While she was working on her master’s degree at the University of Hawaii, Alice Ball was approached by Harry T. Hollman, a U.S. public health officer and surgeon at the nearby Kalihi Hospital. Dr. Hollmann was seeking a more effective treatment for the symptoms of Hansen’s disease, better known as leprosy. Alice’s reputation proceeded her, and she was asked to take on a part-time position at the hospital to aid in this endeavor. She began researching the properties of chaulmoogra oil, the long-believed “cure” for leprosy, made from seeds of the chaulmoogra tree. Chaulmoogra extract had been used to treat leprosy symptoms for centuries, but was only available in the form of an oil. The active ingredients (chaulmoogric acid and hydnocarpic acid) are insoluble in water, and could not be absorbed properly by the human body. The oil was ineffective when applied topically, and could not be ingested. Leper “asylums” injected the oil under the skin of their patients, but the treatment was horribly painful and would cause the skin to blister, leach oil, and become infected. After only a year of research, 23-year old Alice Ball discovered a way to make this treatment injectable, so it could circulate through the body.
Before she could publish her findings, Alice fell ill after accidentally inhaling chlorine gas during a lab demonstration of gas masks. Despite seeking the best treatment Seattle had to offer, she died only a few months later at the age of 24. As if that isn’t tragic enough, her death certificate was altered to protect the University of Hawaii, and listed tuberculosis as the cause of her death.

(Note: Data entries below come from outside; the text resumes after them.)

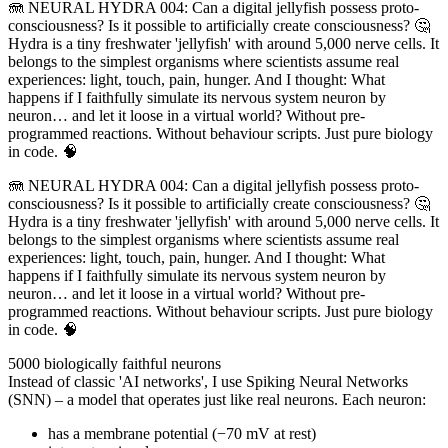
🪼 NEURAL HYDRA 004: Can a digital jellyfish possess proto-
consciousness? Is it possible to artificially create consciousness? 🤔
Hydra is a tiny freshwater 'jellyfish' with around 5,000 nerve cells. It
belongs to the simplest organisms where scientists assume real
experiences: light, touch, pain, hunger. And I thought: What
happens if I faithfully simulate its nervous system neuron by
neuron… and let it loose in a virtual world? Without pre-
programmed reactions. Without behaviour scripts. Just pure biology
in code. 🧠
🪼 NEURAL HYDRA 004: Can a digital jellyfish possess proto-
consciousness? Is it possible to artificially create consciousness? 🤔
Hydra is a tiny freshwater 'jellyfish' with around 5,000 nerve cells. It
belongs to the simplest organisms where scientists assume real
experiences: light, touch, pain, hunger. And I thought: What
happens if I faithfully simulate its nervous system neuron by
neuron… and let it loose in a virtual world? Without pre-
programmed reactions. Without behaviour scripts. Just pure biology
in code. 🧠
5000 biologically faithful neurons
Instead of classic 'AI networks', I use Spiking Neural Networks
(SNN) – a model that operates just like real neurons. Each neuron:
has a membrane potential (−70 mV at rest)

Only months after her death, University of Hawaii president Dr. Arthur Dean began reproducing the injectable oil in mass quantities. He coined her discovery of the ethyl ester isolation process as “Dean’s Method”, and is still referenced as such. Dean took credit for this discovery through widespread publication in the scientific community. In the decades to come, he received accolades and recognition, had buildings built in his name, and was never accused of plagiarism. The work and legacy of Dr. Alice Augusta Ball remained buried for nearly a century until her archives were accidentally unearthed in the University of Hawaii archives in 1997.
Alice Ball’s injectable treatment remained the primary treatment for leprosy for three decades, until the invention of sulfone drugs in the 1940’s. Her work saved hundreds of lives, and the “BALL Method” is still used today in the development of vaccines. Hawaii now recognizes February 29th as Alice Ball Day”, which I guess is also a silver lining–although it seems shady that it’s on leap day. What a figure of inspiration, she is now my background image. Thank you Dr. Ball!